**分析対象の文章**:
━━━━━━━━

【投稿】河口堰を止める10万人のアクション–長良川DAY–

【投稿】河口堰を止める10万人のアクション–長良川DAY–
               現地参加報告 こんな楽しい運動もあったのか!

この連休にキャンプでも行こうかと思ってきたところへ,BEPALという雑誌で4月29日に長良川河口堰反対の現地行動があることを知り、これは面白そうだと(そんな軽い気持ちで)一度行ってみようと思い、参加をしました。

前夜 カヌーイスト300人がプレキャンプ
大阪から車で4時間走り、前夜の宿営地の長良川と木曽川の背割堤の松林に到着。早速受付をすまし、テントを設営。はじめて長良川にきたのですが、なかなかの景観、雄大な川のほとりで、自然を守れの意味もこれならわかるというものです。

━━━━━━━━

**取り組む課題**:
1. 長良川河口堰反対の現地行動についての文章で、前夜の宿営地はどこにあったか。
2. 長良川河口堰反対の現地行動についての文章を、最後の文のあとから引き取って続きを書くこと。

**提供資料**:
━━━━━━━━

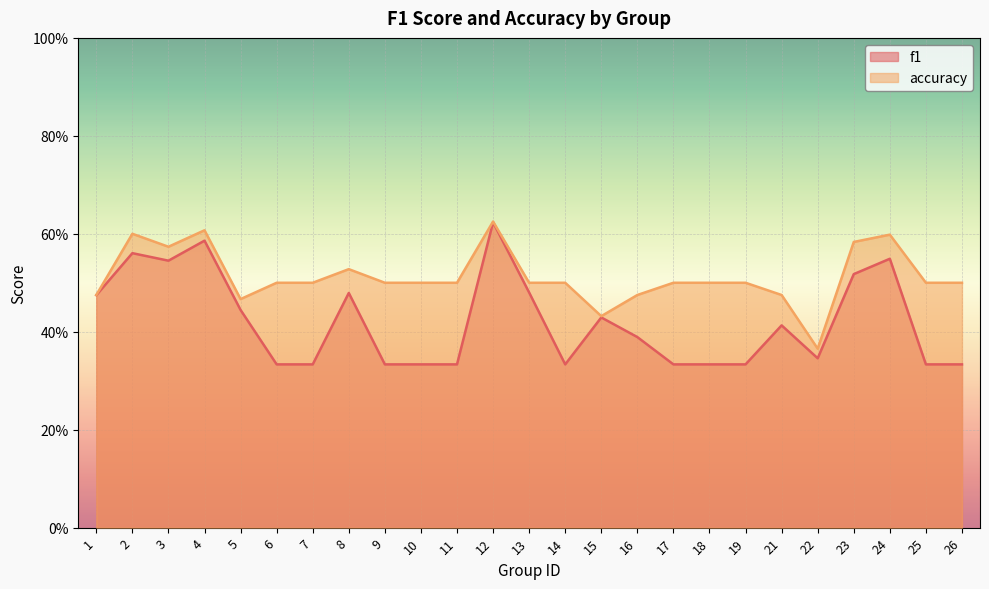

Which series has the largest total across all categories?

accuracy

━━━━━━━━

**課題別の回答**:
1. 長良川と木曽川の背割堤の松林。

2.
午後8時からミーチングとのことで行ってみますと、だんだんと集まってきます。その数最終的には300人ぐらいかな(?)。
ミーチングと言うより集会と行った感じで、最初は「長良川河口堰に反対する会・東京」の方が、運動の現状みたいな硬い話をされました。
この運動がここ1年ぐらいで建設省と対等の立場で運動が盛り上がり、建設阻止できるかは現在五分五分まで来ていること、相模川など他の川問題での盛り上がりも出てきて、土建業者のための河川「整備」か、みんなの川をどう守るのかを大きな世論にしてきたこと、前環境庁長官をして運動の盛り上がりの中で長良川現地を視察させてきたことなどを報告されたように思います。
長良川は、日本で唯一ダムのない川で、カヌーでの川下りが可能で、かつ自然が残っている、その川を一番「知っている」カヌーをする人達が、この運動に火をつけたようです。東京の人の報告の後、皆さんお待かねの野田知祐さんの登場となります。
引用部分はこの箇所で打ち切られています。